(Plain-text document sources)
══════════════════════════════
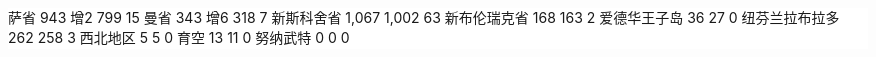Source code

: <tr>
<td width="149">萨省</td>
<td width="109">943</td>
<td width="118">增2</td>
<td width="80">799</td>
<td width="79">15</td>
</tr>
<tr>
<td width="149">曼省</td>
<td width="109">343</td>
<td width="118">增6</td>
<td width="80">318</td>
<td width="79">7</td>
</tr>
<tr>
<td width="149">新斯科舍省</td>
<td width="109">1,067</td>
<td width="118"></td>
<td width="80">1,002</td>
<td width="79">63</td>
</tr>
<tr>
<td width="149">新布伦瑞克省</td>
<td width="109">168</td>
<td width="118"></td>
<td width="80">163</td>
<td width="79">2</td>
</tr>
<tr>
<td width="149">爱德华王子岛</td>
<td width="109">36</td>
<td width="118"></td>
<td width="80">27</td>
<td width="79">0</td>
</tr>
<tr>
<td width="149">纽芬兰拉布拉多</td>
<td width="109">262</td>
<td width="118"></td>
<td width="80">258</td>
<td width="79">3</td>
</tr>
<tr>
<td width="149">西北地区</td>
<td width="109">5</td>
<td width="118"></td>
<td width="80">5</td>
<td width="79">0</td>
</tr>
<tr>
<td width="149">育空</td>
<td width="109">13</td>
<td width="118"></td>
<td width="80">11</td>
<td width="79">0</td>
</tr>
<tr>
<td width="149">努纳武特</td>
<td width="109">0</td>
<td width="118"></td>
<td width="80">0</td>
<td width="79">0</td>
</tr>
<tr>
══════════════════════════════
EXERCISE REQUIREMENTS >> Reproduce the lines above without the pictures, swapping every "width" for "data-width" and leaving everything else unchanged.

COMPLETED EXERCISE >>
Source code

: <tr>
<td data-width="149">萨省</td>
<td data-width="109">943</td>
<td data-width="118">增2</td>
<td data-width="80">799</td>
<td data-width="79">15</td>
</tr>
<tr>
<td data-width="149">曼省</td>
<td data-width="109">343</td>
<td data-width="118">增6</td>
<td data-width="80">318</td>
<td data-width="79">7</td>
</tr>
<tr>
<td data-width="149">新斯科舍省</td>
<td data-width="109">1,067</td>
<td data-width="118"></td>
<td data-width="80">1,002</td>
<td data-width="79">63</td>
</tr>
<tr>
<td data-width="149">新布伦瑞克省</td>
<td data-width="109">168</td>
<td data-width="118"></td>
<td data-width="80">163</td>
<td data-width="79">2</td>
</tr>
<tr>
<td data-width="149">爱德华王子岛</td>
<td data-width="109">36</td>
<td data-width="118"></td>
<td data-width="80">27</td>
<td data-width="79">0</td>
</tr>
<tr>
<td data-width="149">纽芬兰拉布拉多</td>
<td data-width="109">262</td>
<td data-width="118"></td>
<td data-width="80">258</td>
<td data-width="79">3</td>
</tr>
<tr>
<td data-width="149">西北地区</td>
<td data-width="109">5</td>
<td data-width="118"></td>
<td data-width="80">5</td>
<td data-width="79">0</td>
</tr>
<tr>
<td data-width="149">育空</td>
<td data-width="109">13</td>
<td data-width="118"></td>
<td data-width="80">11</td>
<td data-width="79">0</td>
</tr>
<tr>
<td data-width="149">努纳武特</td>
<td data-width="109">0</td>
<td data-width="118"></td>
<td data-width="80">0</td>
<td data-width="79">0</td>
</tr>
<tr>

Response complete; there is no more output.